Compania Mexicana de Aviacion (CMA/Mexicana Airlines) (Mexico City, a subsidiary of Nuevo Grupo Aeronautico (NGA), informed the media and general public that the company’s financial and labor situation is no longer sustainable. Here is the full statement:
NGA’s CEO Manuel Borja called a press conference and gave several interviews informing the public of the situation CMA is facing and reassured passengers that it has not and will in no way affect the operations, flights or itineraries of MexicanaClick and MexicanaLink. Although they are also subsidiaries of NGA, these airlines operate under completely different business models; CMA is focused on the international market, while MexicanaClick and MexicanaLink cover the domestic market, said Borja.
The situation has forced CMA to make some minor adjustments to its international flight schedules.
Despite of investments of over US$300 million in credit lines and resources put up by NGA and its subsidiaries, MexicanaClick and MexicanaLink, CMA explained that its current financial situation is no longer tenable. Concerted efforts have been made over the last four and a half years to restructure costs, efforts that have translated into savings of some US$800 million as a direct result of investment in IT systems, new routes and more efficient aircraft, but have not been sufficient to offset its crew costs.
Although the airline’s operating costs excluding crew labor costs are 30% lower than the average of legacy airlines in the United States, these non competitive labor costs are the main reason why the company has continued to suffer losses, to the extent that it is now financially non-viable. According to company sources, CMA’s pilots earn 49% more than the average wage paid by legacy airlines in the United States and 185% more than the average pilots flying Airbus A320s for other Mexican low cost airlines like Volaris or Interjet. Likewise, Mexicana Airlines flight attendants earn 32% more than the U.S. average and 165% more than their Mexican counterparts employed by the same airlines.
Numbers confirm, that if the CMA’s collective contracts had been more competitive, instead of registering losses of US$350 million from 2007 to date, the company would have posted profits of US$350 million, illustrating that CMA does indeed have the potential to be a profitable, financially viable carrier.
However, in light of the current situation, CMA has presented its pilots’ and flight attendants’ unions with two alternatives.
The first is the option to enter into a new collective contract to secure the CMA’s long-term financial viability. This would imply accepting cuts of 41% and 39% in wages and fringe benefits for pilots and flight attendants, respectively. This alternative also calls for additional cost-cutting measures, including downsizing 40% of the airline’s pilots and flight attendants. On the upside, it incorporates a profit-sharing plan whereby the unions would get a percentage of any operating profits that exceed 5% of the company’s total revenues.
As a second alternative, stockholders have offered to sell CMA to its unions for the token sum of $1 peso, proving them convinced of the vital role these labor organizations will play in the future of the company. As the only entities capable of turning the situation around, CMA’s management have stated that it would be willing to transfer control of the airline to its unions.

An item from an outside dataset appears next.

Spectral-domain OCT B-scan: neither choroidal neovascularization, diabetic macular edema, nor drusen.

The transaction would require further and more detailed negotiations with the unions, but in broad terms would require NGA to assume liabilities of US$120 million in bank credit lines, while the unions would have the option of retaining a BANCOMEXT loan for US$80 million or transferring this credit line and its respective sureties to NGA. The unions would also be given a six-month permit for the use of the Mexicana Airlines brand name, among other measures designed to allow for a smooth transition.

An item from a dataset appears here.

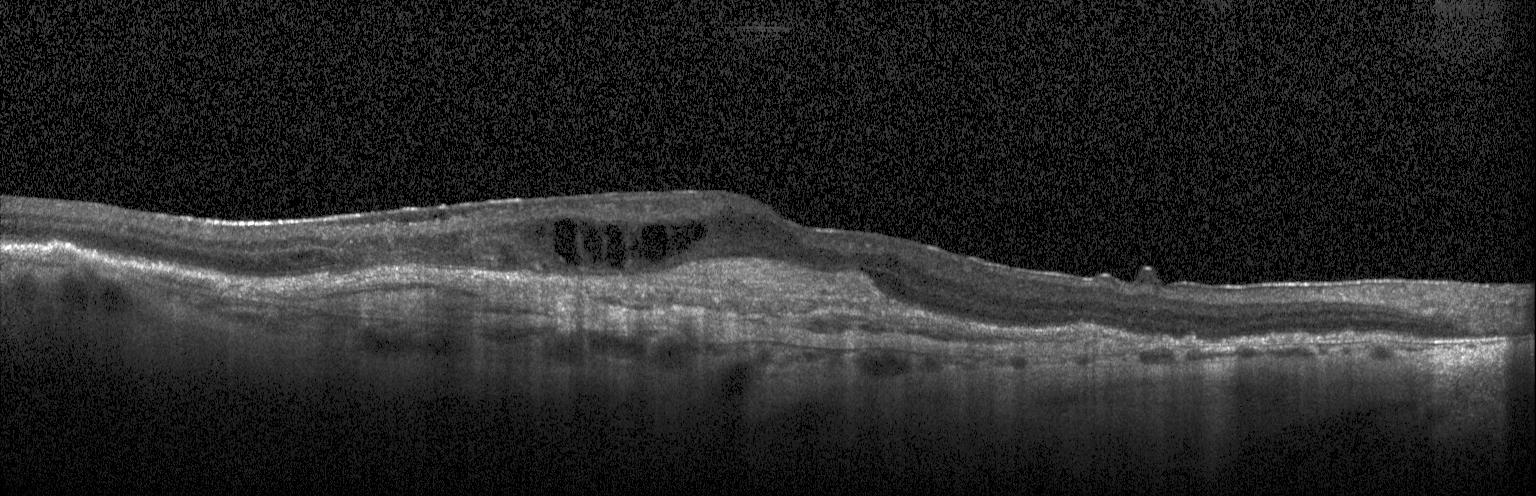 Retinal OCT B-scan.
Diagnosis: choroidal neovascularization (CNV).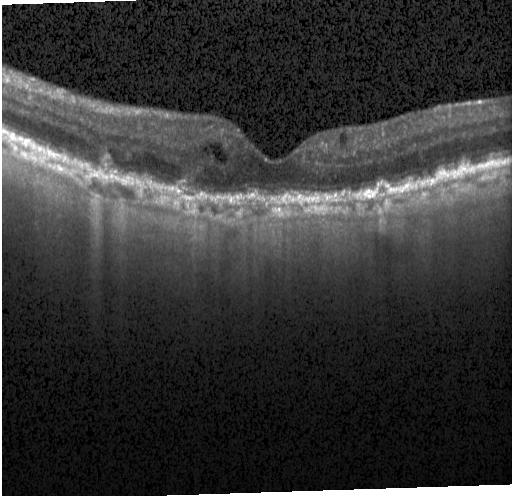 Impression: choroidal neovascularization (CNV).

In response to statements by representatives of the pilots union (ASPA) to the effect that both proposals outlined by CMA would be rejected, the company said that it is time to acknowledge reality, that the paradigm of commercial aviation has changed worldwide and that only airlines that operate at competitive costs can hope to survive and continue flying. CMA will continue to negotiate with its unions.
As a result, Mexicana filed for creditor protection on August 2 in both Mexico (Concurso Mercantil) and the USA (Chapter 15) after the company and the unions failed to agree on wage and staff cuts to keep the debt-ridden airline flying.